L’homme possède plusieurs qualités essentielles : il a un courage physique indiscutable, il est remarquablement intelligent, et il a un sens aigu de l’organisation et de la propagande. «Il a su fédérer un sentiment populaire et souder des gens loyaux qui voyaient en lui l’unité du combat commun. Il a ainsi mis sur pied un mouvement très efficace, le Front populaire de libération de l’Erythrée (FPLE), peut-être la meilleure guérilla du monde», constate l’ancien chercheur.
 

Issayas Afeworqi 6-6-1998 à Asmara.
Issayas Afeworqi le 6-6-1998 à Asmara. © AFP - WTN Pictures
 
La structure mise en place par les indépendantistes est de type léniniste. «Tous les combattants étaient d’accord et l’ont acceptée dans l’enthousiasme général. C’était une dictature consensuelle», se souvient Gérard Prunier. Mais une dictature quand même.

Le «caractère entier» d’«un homme d’action»
En clair, le régime actuel de l’Erythrée était déjà en germe dès l’époque de la guérilla. Et Issayas Afeworqi avait déjà le comportement d’un tyran.

 

«Il est resté comme il était», explique le consultant. Autrement dit, «un homme entier, avec un caractère de cochon, qui ne prend pas les gens avec des gants, pas hypocrite, qui parle très franchement». «C’est un homme d’action, sans nuance, avec un vocabulaire cru et arrogant».

Une fois au pouvoir, le président érythréen s’est débarrassé de toute opposition.

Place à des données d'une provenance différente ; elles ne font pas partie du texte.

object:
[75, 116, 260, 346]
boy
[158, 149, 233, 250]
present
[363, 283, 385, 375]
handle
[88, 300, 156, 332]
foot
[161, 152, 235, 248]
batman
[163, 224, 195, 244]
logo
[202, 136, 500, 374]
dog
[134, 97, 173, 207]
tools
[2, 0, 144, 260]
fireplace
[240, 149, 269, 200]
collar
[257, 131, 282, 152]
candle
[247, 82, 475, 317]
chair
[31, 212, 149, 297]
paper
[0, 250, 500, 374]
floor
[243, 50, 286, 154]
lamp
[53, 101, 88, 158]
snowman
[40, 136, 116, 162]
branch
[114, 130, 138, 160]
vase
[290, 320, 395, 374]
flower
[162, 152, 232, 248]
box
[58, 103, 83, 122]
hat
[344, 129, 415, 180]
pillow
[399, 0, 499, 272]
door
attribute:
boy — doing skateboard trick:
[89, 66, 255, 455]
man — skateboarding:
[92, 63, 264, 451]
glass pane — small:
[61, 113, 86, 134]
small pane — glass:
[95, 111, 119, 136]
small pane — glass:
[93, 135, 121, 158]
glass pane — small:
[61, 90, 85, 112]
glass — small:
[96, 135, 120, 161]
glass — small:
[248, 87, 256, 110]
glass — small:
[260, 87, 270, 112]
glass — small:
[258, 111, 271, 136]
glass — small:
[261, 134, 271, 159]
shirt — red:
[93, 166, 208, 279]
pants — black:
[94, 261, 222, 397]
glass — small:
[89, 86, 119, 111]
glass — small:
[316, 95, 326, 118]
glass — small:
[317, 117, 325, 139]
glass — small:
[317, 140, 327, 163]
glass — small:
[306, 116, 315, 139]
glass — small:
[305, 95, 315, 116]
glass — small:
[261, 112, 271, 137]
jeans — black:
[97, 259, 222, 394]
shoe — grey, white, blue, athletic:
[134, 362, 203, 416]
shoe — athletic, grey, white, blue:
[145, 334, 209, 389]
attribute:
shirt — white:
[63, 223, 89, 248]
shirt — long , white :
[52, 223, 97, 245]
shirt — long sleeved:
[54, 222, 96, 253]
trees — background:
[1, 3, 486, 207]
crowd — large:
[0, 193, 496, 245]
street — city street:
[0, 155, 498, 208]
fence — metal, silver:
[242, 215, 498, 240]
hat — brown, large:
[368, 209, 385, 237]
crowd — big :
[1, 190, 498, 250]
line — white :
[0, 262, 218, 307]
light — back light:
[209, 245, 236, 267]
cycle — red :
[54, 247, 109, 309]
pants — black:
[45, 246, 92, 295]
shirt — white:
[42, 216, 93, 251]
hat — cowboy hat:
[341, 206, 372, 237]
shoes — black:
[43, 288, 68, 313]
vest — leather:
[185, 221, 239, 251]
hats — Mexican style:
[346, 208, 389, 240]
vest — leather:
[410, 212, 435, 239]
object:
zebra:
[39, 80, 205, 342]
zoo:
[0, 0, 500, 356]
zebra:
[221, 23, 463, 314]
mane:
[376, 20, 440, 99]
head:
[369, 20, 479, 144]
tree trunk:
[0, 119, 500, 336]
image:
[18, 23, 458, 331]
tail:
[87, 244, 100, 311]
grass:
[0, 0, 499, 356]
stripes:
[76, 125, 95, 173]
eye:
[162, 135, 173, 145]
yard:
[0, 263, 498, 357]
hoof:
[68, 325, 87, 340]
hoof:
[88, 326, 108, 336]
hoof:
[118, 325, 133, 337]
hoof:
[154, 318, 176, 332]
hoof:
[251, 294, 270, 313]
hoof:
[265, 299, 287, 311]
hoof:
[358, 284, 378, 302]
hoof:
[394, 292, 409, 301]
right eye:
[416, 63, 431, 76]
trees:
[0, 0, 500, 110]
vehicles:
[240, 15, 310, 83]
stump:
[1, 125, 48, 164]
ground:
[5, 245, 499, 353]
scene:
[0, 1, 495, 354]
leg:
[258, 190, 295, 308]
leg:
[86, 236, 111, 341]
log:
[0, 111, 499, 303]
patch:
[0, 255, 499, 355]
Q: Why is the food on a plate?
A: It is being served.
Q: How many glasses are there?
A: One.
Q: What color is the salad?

En septembre 2001, il a ainsi organisé «une immense rafle» de ceux qui le gênaient, selon les termes du chercheur Léonard Vincent.

Pour autant, le dictateur n’est en aucun cas le «gangster» que certains décrivent. «Il se fout de l’argent et est d’une honnêteté irréprochable», décrit Gérard Prunier. Ce dernier réfute que «la mafia italienne» puisse exploiter «des hôtels sur la mer Rouge», comme l’affirme Léonard Vincent. «Il n’y aucun touriste en Erythrée !», rétorque le consultant.
 

Issayas Afeworqi en train visiter laboratoire pharmaceutique à Kampala Ouganda 17-8-2011.
Issayas Afeworqi en train de visiter un laboratoire pharmaceutique à Kampala (Ouganda) le 17-8-2011. © AFP - PETER BUSOMOKE
 
La passion de l’Erythrée
A ses yeux, Afeworqi est poussé par la passion de son pays et la nécessité de lui donner un rôle important. «Il est également porté par un goût du pouvoir et ne supporte pas la contradiction», rapporte le chercheur.

 «C’est Ubu roi et Joseph Staline», poursuit-il. Un Staline qui est resté le combattant d’autrefois calculateur et cynique. «Regardez ses liens avec les shebab somaliens. C’est uniquement un moyen pour nuire à l’Ethiopie qu’il veut détruire par tous les moyens !», commente Gérard Prunier.   

Ce «père de l’indépendance» érythréenne dispose encore d’une certaine assise populaire, notamment parmi les Erythréens en âge d’avoir connu les années de guerre. Mais depuis qu’il dirige le pays, il s’est mis à beaucoup boire, «désillusionné par l’évolution du socialisme», pense Gérard Prunier. Dans le même temps, il est très paranoïaque, comme nombre de dirigeants de la Corne de l’Afrique, aux dires du consultant. Il souffrirait aujourd’hui d’une grave maladie du foie, ce qui nécessiterait une greffe, que son système immunitaire n’est pas pour le moment capable d’accepter, selon le chercheur.   

Reste à savoir pourquoi la nature du régime érythréen et la personnalité de son président sont  aussi peu connues à l’étranger… «Issayas Afeworqi a longtemps su s’attirer la sympathie de groupies occidentaux, orphelins de mai 68», observe Gérard Prunier. Des soutiens qui lui ont permis d’échapper aux foudres des critiques internationales, mais qui se sont amenuisées avec le temps.